Reason 4: The book is an ongoing demo of how lean serves as a countermeasure to Big Company Disease.
“Solving customer problems with the teams is the best way to learn about them, but it is also the best antidote against the Big Company Disease,” he writes, “It helps focus people on customers over processes, it fosters teamwork across the company, it focuses management on results rather than power plays, and helps clarify which technologies are worth investing in.”
Reason 5: Learning to Scale points out a few prevalent misconceptions in the business world.
For example, thinking of customers as segments or personas. “The trap here is to think in terms of abstractions… Digging deep into the expectations of each customer will uncover opportunities to create more value and accelerate growth.”
He also dismisses the misapprehension idea that variability in the job is great news, that it fosters creativity and makes work more interesting. Far from it, he argues; creativity and innovation stem from stabilized standards and a levelled pace of production that free the minds for something different.
Reason 6: The text is witty.
Reason 7: The book translates Toyota’s great intuition on lead time and jidoka into plain modern language.
“Lead-time reduction acts as a powerful detox plan: problems are surfaced, ready to be resolved. As problems are eliminated and lead time is reduced, the financial health of the company improves:
- With shorter lead times, the business can function with less cash.

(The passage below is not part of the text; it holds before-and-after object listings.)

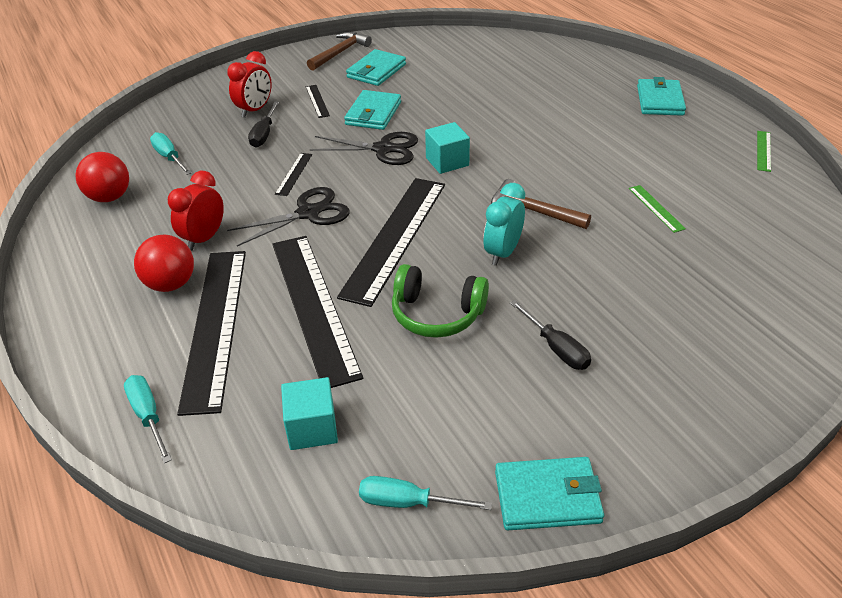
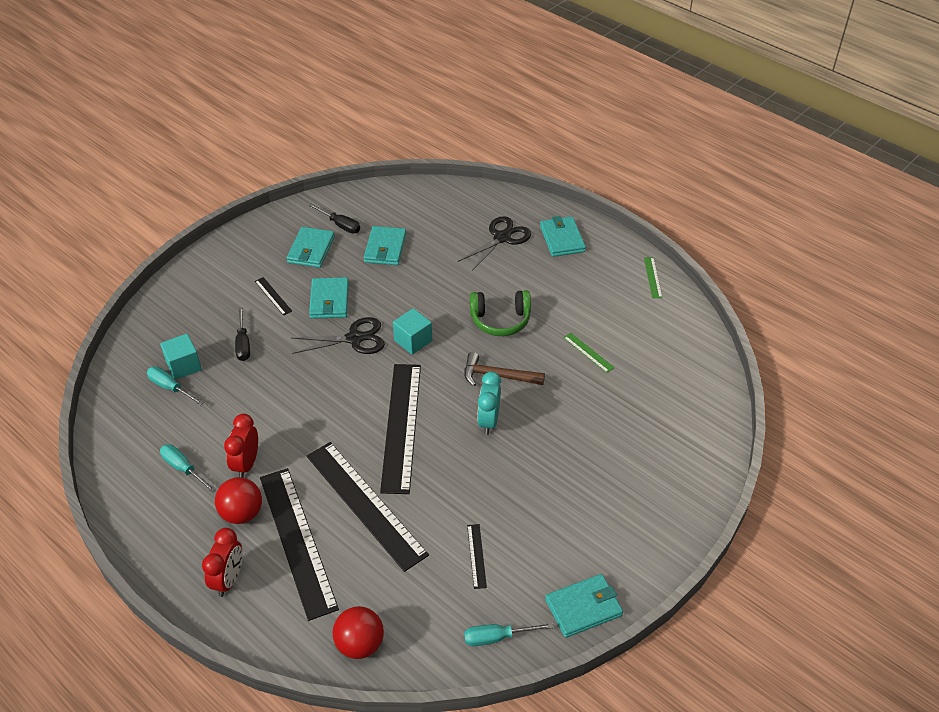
camera: 20 degrees left, 5 degrees up
(109, 197) = (140, 442): red ball -> red ball (360, 644)
(148, 416) = (286, 627): turquoise screwdriver -> turquoise screwdriver (183, 468)
(255, 110) = (221, 318): red clock -> red clock (229, 579)
(294, 174) = (290, 381): black ruler -> black ruler (476, 556)
(308, 213) = (321, 419): black scissors -> black scissors (502, 238)
(312, 428) = (409, 603): turquoise cube -> turquoise cube (184, 366)
(340, 53) = (267, 233): brown hammer -> none
(437, 314) = (460, 488): green headphones -> green headphones (500, 320)
(454, 80) = (385, 248): none -> turquoise wallet
(556, 348) = (554, 494): black screwdriver -> black screwdriver (340, 225)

- With fewer problems, operational costs decrease.”
Reason 8: It focuses on learning as a key dimension of a lean strategy, with TPS as a mental model.
“Placing learning at the center of the strategy is not just a matter of company slogans and wishful thinking. It’s about developing two specific know-hows:
- Actively looking for what we don’t know that limits our performance
- Actively developing the knowledge and skills of everyone”
Regis also explains how we, adults, learn:
To conclude with the very basic consequences of that rule: we tend to learn more about topics we like and feel comfortable with and we avoid other less likeable topics, we want to practice what we have just learned (which means we need to pull the learning sessions rather than push them), we need autonomy to try things and we need to feel safe.
Reason 9: The book provides great comparative illustrations between the ‘command & control’ stance versus the ‘orient & support’ approach the author advocates. For example, on work standards:
Reason 10: The author acknowledges and addresses possible objections. On problem solving, for examples, he delves into why hard facts should systematically win over feelings, which are common occurrence in daily interactions. Or whether cycle time and takt time apply to high tech activities.
Reason 11: The approach is very practical. On one-piece-flow, for example, the author will confirm the theory, agree that “one-piece flow is a destination, a north star”, not an immediate objective, and provide practical exercises to get started.
Practice is by the way advocated, a personal practice of improvement. Lean is more of a “do first, understand later” approach.
And the book ends with lists of concrete exercises:
Reason 12: It’s a just-in-time book with an on-demand printing. No stock, the planet is preserved, and the text can be adjusted before each new print and is therefore open to kaizen, as any of our human productions should be.